Un viaggio interiore nelle mostruosità quotidiane
Monica Pareschi, traduttrice, fra gli altri, di Charlotte e Emily Brontë, Willa Chater, Doris Lessing, Christopher Isherwood, Thomas Hardy, è tornata alla narrativa dopo dieci anni dal suo esordio con Inverness (Polidoro, pagg. 178, euro 15) ora in finale al premio Campiello
Ci può descrivere questo libro?
Inverness è una raccolta di racconti che si propone di esplorare quei sentimenti scomodi, a volte meschini e persino morbosi che formano lo schema nascosto delle nostre vite. Che si tratti di desideri inconfessabili persino a noi stessi, paure umilianti o aspirazioni vergognose, esiste una trama del non detto che si intreccia all’ordito che forma il tessuto profondo della storia di ciascun personaggio di queste storie, e il cui rovescio solitamente occultato si rivela per caso, o anche per errore, illuminato da sprazzi di coscienza innescati da quel momento decisivo che è l’incontro con l’altro. Oltre a essere un luogo fisico, Inverness è anche un viaggio interiore attraverso le piccole mostruosità quotidiane che dicono di noi qualcosa di profondamente diverso dall’immagine socialmente accettabile che cerchiamo di proiettare all’esterno, dicono del male che ci abita e che ci rende così terribilmente umani.

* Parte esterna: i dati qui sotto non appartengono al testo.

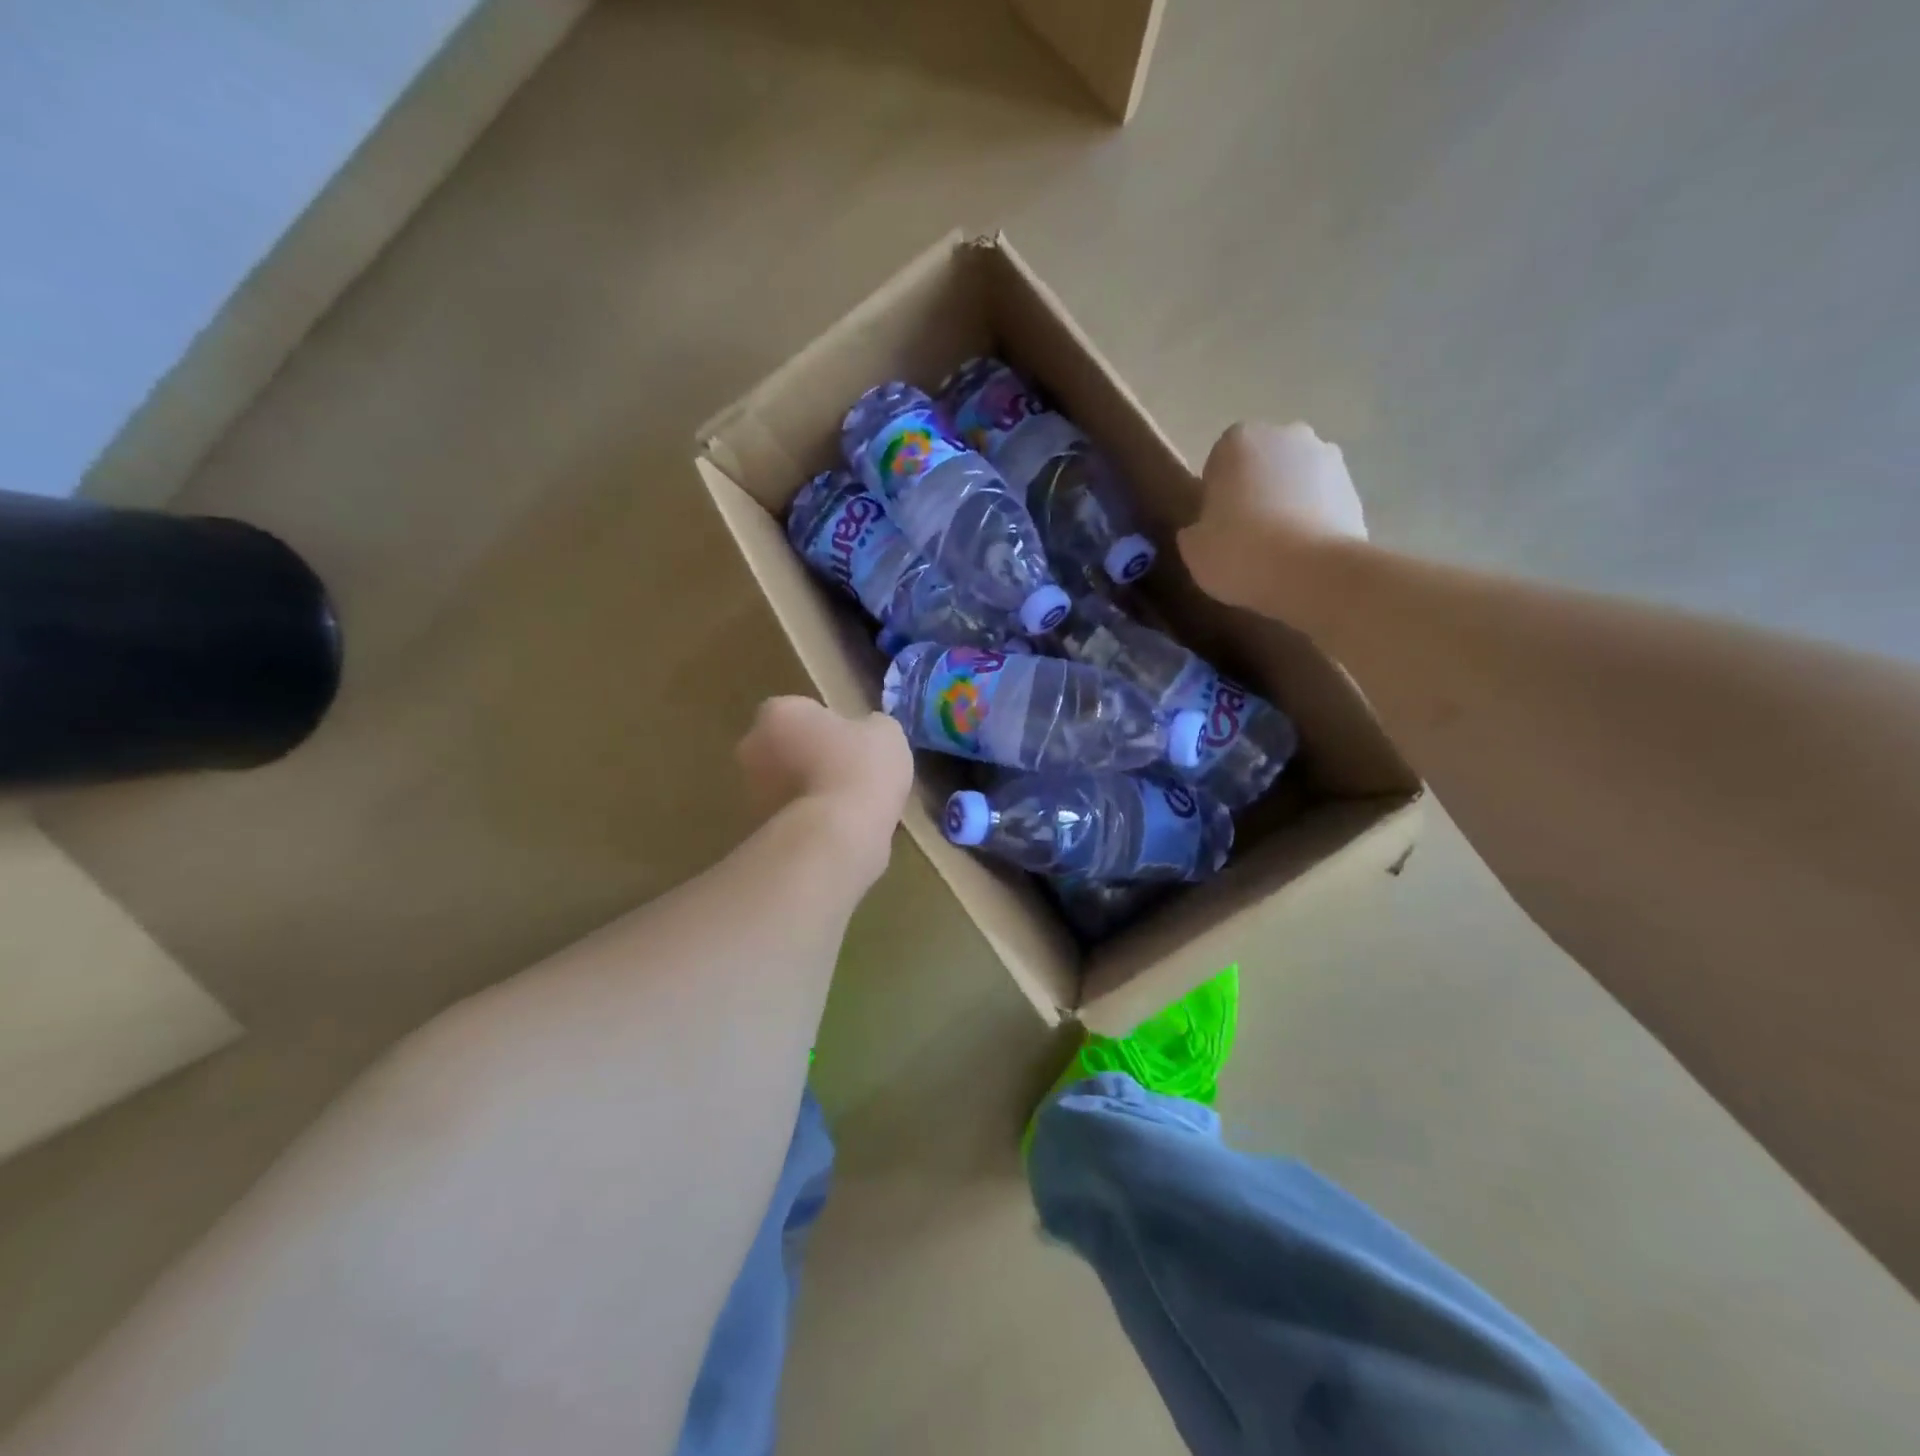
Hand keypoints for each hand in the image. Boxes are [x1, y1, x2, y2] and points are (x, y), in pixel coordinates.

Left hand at [736, 696, 912, 845]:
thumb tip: (868, 732)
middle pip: (785, 746)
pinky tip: (839, 831)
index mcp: (780, 712)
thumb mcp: (886, 733)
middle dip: (810, 757)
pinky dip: (809, 822)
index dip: (828, 726)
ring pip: (785, 784)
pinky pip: (790, 817)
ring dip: (808, 792)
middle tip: (849, 773)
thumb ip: (871, 726)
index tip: (852, 743)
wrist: (837, 834)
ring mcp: (750, 791)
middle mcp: (753, 746)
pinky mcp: (757, 829)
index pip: (801, 710)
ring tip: (849, 808)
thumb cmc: (859, 768)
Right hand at [1179, 422, 1366, 612]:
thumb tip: (1201, 529)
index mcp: (1240, 440)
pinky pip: (1322, 503)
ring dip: (1287, 504)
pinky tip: (1301, 555)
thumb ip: (1194, 530)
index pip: (1220, 461)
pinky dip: (1312, 521)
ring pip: (1296, 481)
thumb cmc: (1239, 551)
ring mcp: (1328, 459)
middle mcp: (1288, 436)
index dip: (1216, 494)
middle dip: (1255, 491)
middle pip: (1263, 464)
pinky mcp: (1355, 490)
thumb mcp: (1193, 548)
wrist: (1312, 573)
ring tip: (1277, 549)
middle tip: (1245, 535)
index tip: (1215, 524)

Perché ha sentito il bisogno di raccontare questa storia?
Sono una traduttrice letteraria, e ho passato molti anni della mia vita a dar voce alla scrittura altrui, praticando cioè quella forma particolare di scrittura che consiste nel riscrivere nella propria lingua i libri che nascono in un idioma e in una cultura diversi. Questo comporta sia un’ovvia capacità mimetica sia una meno ovvia ma imprescindibile competenza autoriale. Diciamo che in questo percorso può accadere di sentire la necessità di esplorare la scrittura in prima persona. A un certo punto, non senza titubanze e ambivalenze, ho deciso di ascoltare questo desiderio, di mettermi alla prova come scrittrice tout court, senza mediazioni.